You can modify your shell's history behavior, like preventing commands with a leading space from being included. This comes in handy when you are typing commands with passwords or other bits of sensitive information. To do this, add HISTCONTROL=ignorespace to your .bashrc or setopt HIST_IGNORE_SPACE to your .zshrc. If you make the mistake of not adding the leading space, you can always manually remove the entry by editing your .bash_history or .zsh_history.

Directory Navigation

So far, we have assumed that you are already where you need to be to perform these actions. But how do you go about quickly navigating directories? There are many simple ways that you could do this, such as writing shell aliases or creating symlinks with ln -s, but the truth is that developers have figured out quite clever and sophisticated solutions by now.
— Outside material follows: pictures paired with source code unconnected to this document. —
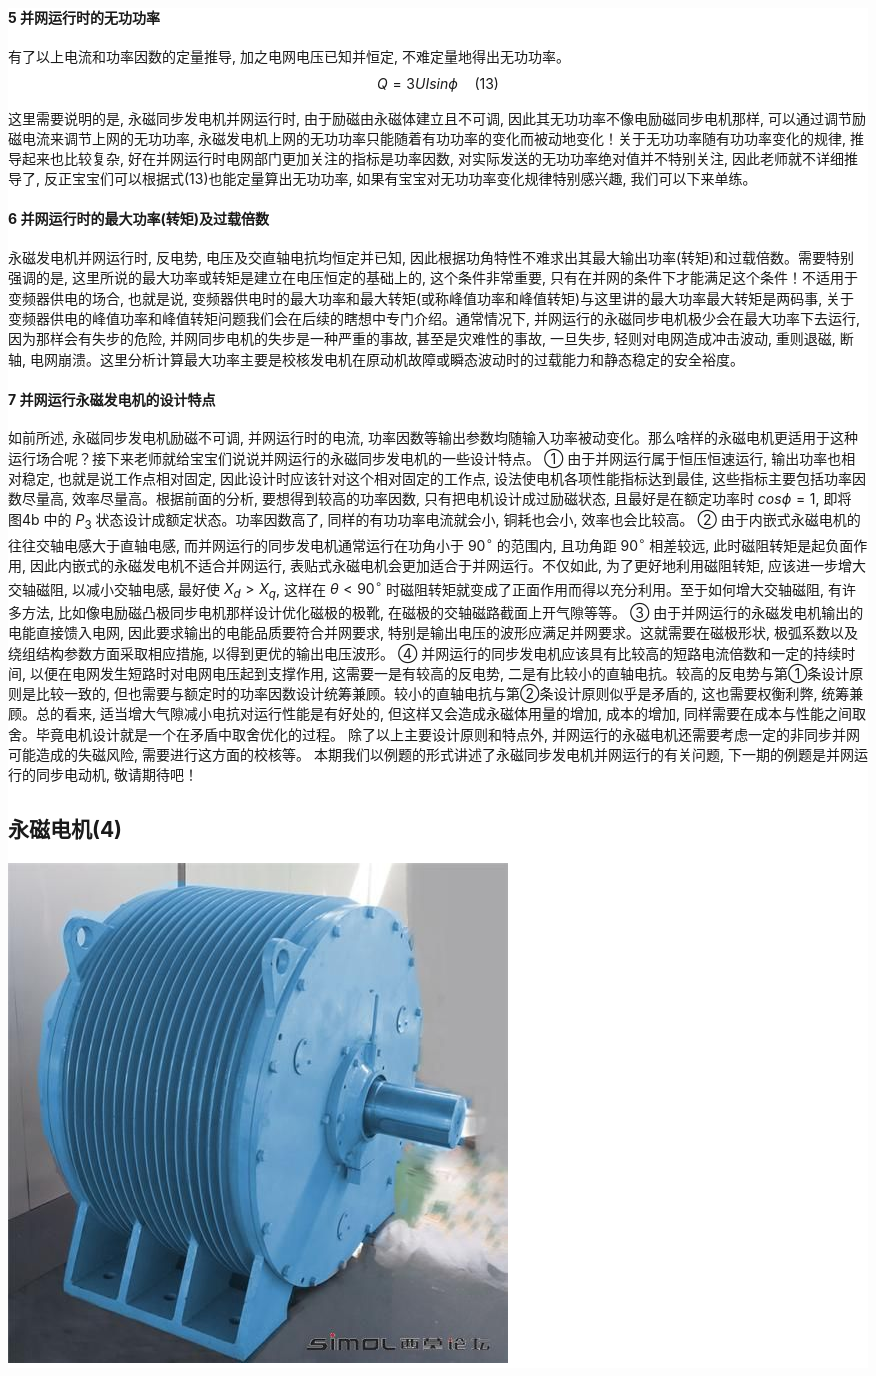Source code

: #### 5 并网运行时的无功功率

有了以上电流和功率因数的定量推导, 加之电网电压已知并恒定, 不难定量地得出无功功率。
$$Q=3UIsin\phi \quad (13)$$

这里需要说明的是, 永磁同步发电机并网运行时, 由于励磁由永磁体建立且不可调, 因此其无功功率不像电励磁同步电机那样, 可以通过调节励磁电流来调节上网的无功功率, 永磁发电机上网的无功功率只能随着有功功率的变化而被动地变化！关于无功功率随有功功率变化的规律, 推导起来也比较复杂, 好在并网运行时电网部门更加关注的指标是功率因数, 对实际发送的无功功率绝对值并不特别关注, 因此老师就不详细推导了, 反正宝宝们可以根据式(13)也能定量算出无功功率, 如果有宝宝对无功功率变化规律特别感兴趣, 我们可以下来单练。

#### 6 并网运行时的最大功率(转矩)及过载倍数

永磁发电机并网运行时, 反电势, 电压及交直轴电抗均恒定并已知, 因此根据功角特性不难求出其最大输出功率(转矩)和过载倍数。需要特别强调的是, 这里所说的最大功率或转矩是建立在电压恒定的基础上的, 这个条件非常重要, 只有在并网的条件下才能满足这个条件！不适用于变频器供电的场合, 也就是说, 变频器供电时的最大功率和最大转矩(或称峰值功率和峰值转矩)与这里讲的最大功率最大转矩是两码事, 关于变频器供电的峰值功率和峰值转矩问题我们会在后续的瞎想中专门介绍。通常情况下, 并网运行的永磁同步电机极少会在最大功率下去运行, 因为那样会有失步的危险, 并网同步电机的失步是一种严重的事故, 甚至是灾难性的事故, 一旦失步, 轻则对电网造成冲击波动, 重则退磁, 断轴, 电网崩溃。这里分析计算最大功率主要是校核发电机在原动机故障或瞬态波动时的过载能力和静态稳定的安全裕度。

#### 7 并网运行永磁发电机的设计特点

如前所述, 永磁同步发电机励磁不可调, 并网运行时的电流, 功率因数等输出参数均随输入功率被动变化。那么啥样的永磁电机更适用于这种运行场合呢？接下来老师就给宝宝们说说并网运行的永磁同步发电机的一些设计特点。
① 由于并网运行属于恒压恒速运行, 输出功率也相对稳定, 也就是说工作点相对固定, 因此设计时应该针对这个相对固定的工作点, 设法使电机各项性能指标达到最佳, 这些指标主要包括功率因数尽量高, 效率尽量高。根据前面的分析, 要想得到较高的功率因数, 只有把电机设计成过励磁状态, 且最好是在额定功率时 $cos\phi=1$, 即将 图4b 中的 $P_3$ 状态设计成额定状态。功率因数高了, 同样的有功功率电流就会小, 铜耗也会小, 效率也会比较高。
② 由于内嵌式永磁电机的往往交轴电感大于直轴电感, 而并网运行的同步发电机通常运行在功角小于 $90^\circ$ 的范围内, 且功角距 $90^\circ$ 相差较远, 此时磁阻转矩是起负面作用, 因此内嵌式的永磁发电机不适合并网运行, 表贴式永磁电机会更加适合于并网运行。不仅如此, 为了更好地利用磁阻转矩, 应该进一步增大交轴磁阻, 以减小交轴电感, 最好使 $X_d>X_q$, 这样在 $θ<90^\circ$ 时磁阻转矩就变成了正面作用而得以充分利用。至于如何增大交轴磁阻, 有许多方法, 比如像电励磁凸极同步电机那样设计优化磁极的极靴, 在磁极的交轴磁路截面上开气隙等等。
③ 由于并网运行的永磁发电机输出的电能直接馈入电网, 因此要求输出的电能品质要符合并网要求, 特别是输出电压的波形应满足并网要求。这就需要在磁极形状, 极弧系数以及绕组结构参数方面采取相应措施, 以得到更优的输出电压波形。
④ 并网运行的同步发电机应该具有比较高的短路电流倍数和一定的持续时间, 以便在电网发生短路时对电网电压起到支撑作用, 这需要一是有较高的反电势, 二是有比较小的直轴电抗。较高的反电势与第①条设计原则是比较一致的, 但也需要与额定时的功率因数设计统筹兼顾。较小的直轴电抗与第②条设计原则似乎是矛盾的, 这也需要权衡利弊, 统筹兼顾。总的看来, 适当增大气隙减小电抗对运行性能是有好处的, 但这样又会造成永磁体用量的增加, 成本的增加, 同样需要在成本与性能之间取舍。毕竟电机设计就是一个在矛盾中取舍优化的过程。
除了以上主要设计原则和特点外, 并网运行的永磁电机还需要考虑一定的非同步并网可能造成的失磁风险, 需要进行这方面的校核等。
本期我们以例题的形式讲述了永磁同步发电机并网运行的有关问题, 下一期的例题是并网运行的同步电动机, 敬请期待吧！

## 永磁电机(4)

![alt text](assets_03永磁10讲/image-16.png)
As with the theme of this course, you often want to optimize for the common case. Finding frequent and/or recent files and directories can be done through tools like fasd and autojump. Fasd ranks files and directories by frecency, that is, by both frequency and recency.By default, fasd adds a z command that you can use to quickly cd using a substring of a frecent directory. For example, if you often go to /home/user/files/cool_project you can simply use z cool to jump there. Using autojump, this same change of directory could be accomplished using j cool.

More complex tools exist to quickly get an overview of a directory structure: tree, broot or even full fledged file managers like nnn, ranger, and midnight commander mc.